The CSS direction property
You can actually change the direction of text by using CSS only via the direction property. This property has two possible values: ltr
(default) and rtl
. Note that these aren’t strings, they’re identifiers. You can change the direction of text like so:
/*not recommended*/
.content {
direction: rtl;
}
This CSS has the same effect as using dir="rtl"
to the element with a class of content
. Even so, bidi best practices indicate that you should never set the direction of text using CSS. The reason is because the direction of the text is an important part of the content of the document, and should remain even if there are no styles applied to the overall page. CSS is used to describe the presentation of the document, but the underlying content should still be valid even when consumed without presentational information (such as in an RSS reader).
Detecting text direction
You may have been asking yourself, “why does he bother telling me about the CSS for bidi and then tell me not to use it?” Good question. First, it’s important to identify both patterns and anti-patterns when discussing a topic. Second, because this information actually is useful. It turns out that setting dir="rtl"
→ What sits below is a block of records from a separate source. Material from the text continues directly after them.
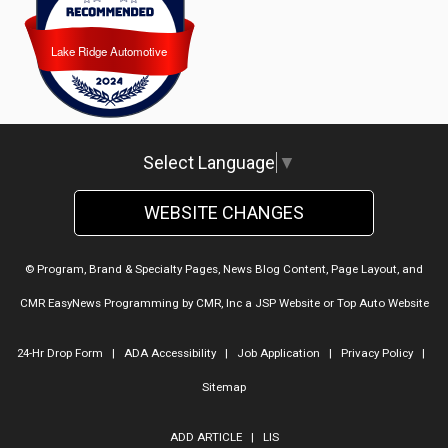
Lake Ridge Automotive
Lake Ridge Automotive
Select Language
▼
WEBSITE CHANGES
© Program, Brand & Specialty Pages, News Blog Content, Page Layout, and
CMR EasyNews Programming by
CMR, Inc
a
JSP Website
or
Top Auto Website
24-Hr Drop Form
|
ADA Accessibility
|
Job Application
|
Privacy Policy
|
Sitemap
ADD ARTICLE
|
LIS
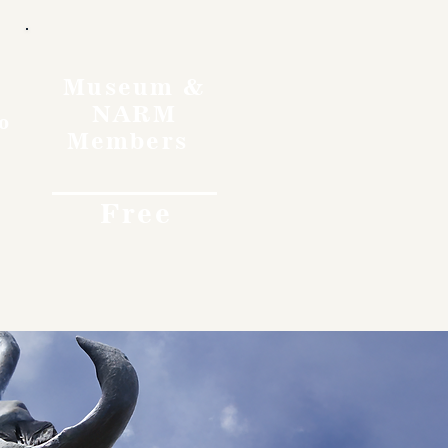
Museum &
NARM
o
Members
Free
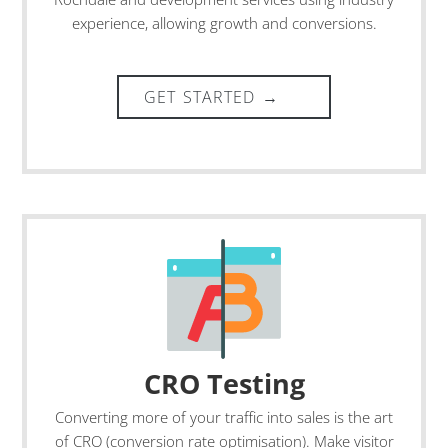
experience, allowing growth and conversions.
CRO Testing
Converting more of your traffic into sales is the art
of CRO (conversion rate optimisation). Make visitor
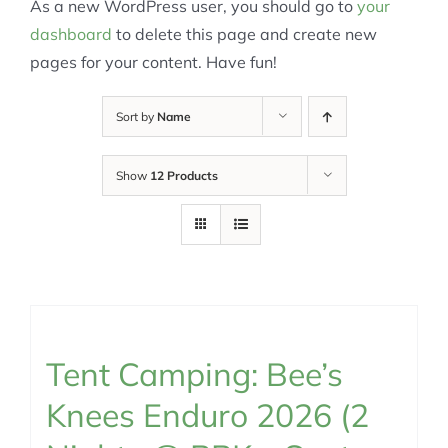
As a new WordPress user, you should go to
your
dashboard
to delete this page and create new
pages for your content. Have fun!
Sort by
Name
Show
12 Products
Tent Camping: Bee’s
Knees Enduro 2026 (2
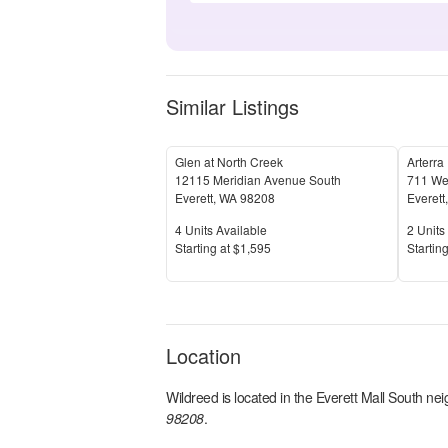
Similar Listings
Glen at North Creek
Arterra
12115 Meridian Avenue South
711 We
Everett
,
WA
98208
Everett
Units Available
Units 
4
Units Available
2
Units 
Price
Price
S
tarting at
$1,595
S
tarting
Location
Wildreed
is located in the
Everett Mall South
nei
98208
.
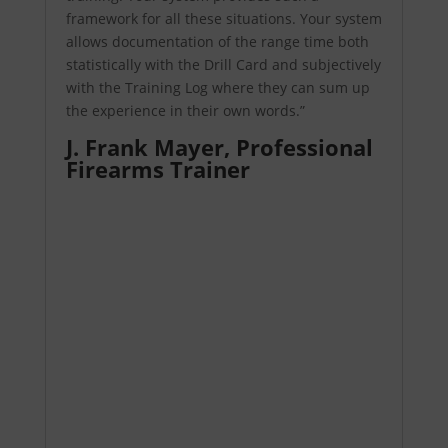
framework for all these situations. Your system
allows documentation of the range time both
statistically with the Drill Card and subjectively
with the Training Log where they can sum up
the experience in their own words.”
J. Frank Mayer,
Professional
Firearms Trainer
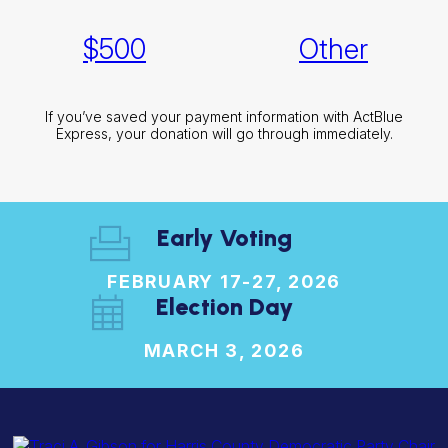
$
500
Other
If you’ve saved your payment information with ActBlue
Express, your donation will go through immediately.
Early Voting
FEBRUARY 17-27, 2026
Election Day
MARCH 3, 2026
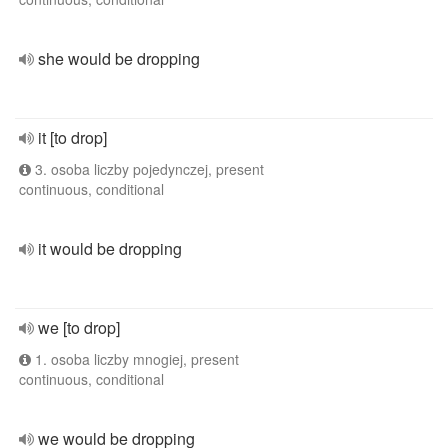
she would be dropping
it [to drop]
3. osoba liczby pojedynczej, present
continuous, conditional
it would be dropping
we [to drop]
1. osoba liczby mnogiej, present
continuous, conditional
we would be dropping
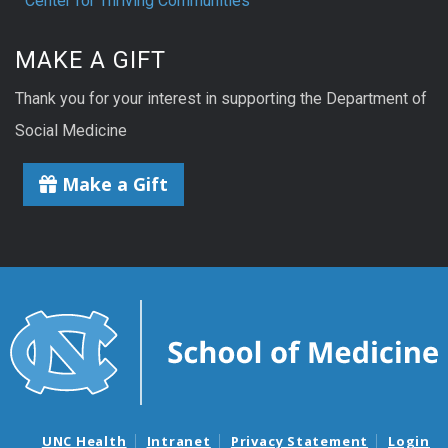
Center for Thriving Communities
MAKE A GIFT
Thank you for your interest in supporting the Department of
Social Medicine
Make a Gift
UNC Health
Intranet
Privacy Statement
Login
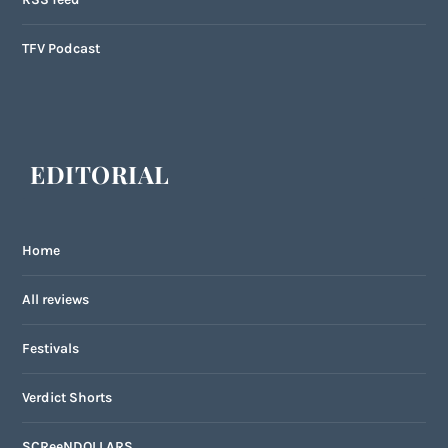
TFV Podcast
EDITORIAL
Home
All reviews
Festivals
Verdict Shorts
SCReeNDOLLARS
on an element causes its CSS direction
property to be set to rtl
. Further, all descendant elements of that element have an effective (computed) direction
property of rtl
as well. That means you can determine the directionality of the content in a particular element by looking at the computed value for the CSS direction property. Example:
//Copyright 2010 Nicholas C. Zakas. All rights reserved.
//MIT Licensed
function getDirection(element){
var result = null;
if (element){
if (window.getComputedStyle){
result = window.getComputedStyle(element,null).direction;
} else if (element.currentStyle){
result = element.currentStyle.direction;
}
}
return result;
}
This function accepts an element as an argument and returns either “ltr” or “rtl”, based on the element’s direction. It uses either the DOM way (getComputedStyle()
) or the IE-specific way (currentStyle
) to determine the value of the CSS direction
property. Basic usage:
if (getDirection(document.body) == "rtl"){
//do something
}
So while it’s not recommended to use the direction property to set the direction of content on a page, using this property’s computed value is the fastest way to determine which directionality a block of content uses.
Much, much more
This post just barely scratches the surface of the challenges and issues around bidi web content. There are a lot of smart people doing a lot of work in this area, and as Internet usage continues to grow in emerging markets like the Middle East, web developers right here in the United States are going to need to know more and more about dealing with bidi text and RTL languages. Hopefully this post represents a good jumping off point for people to learn more.
Update (4 Aug 2010): Fixed typo in code snippet.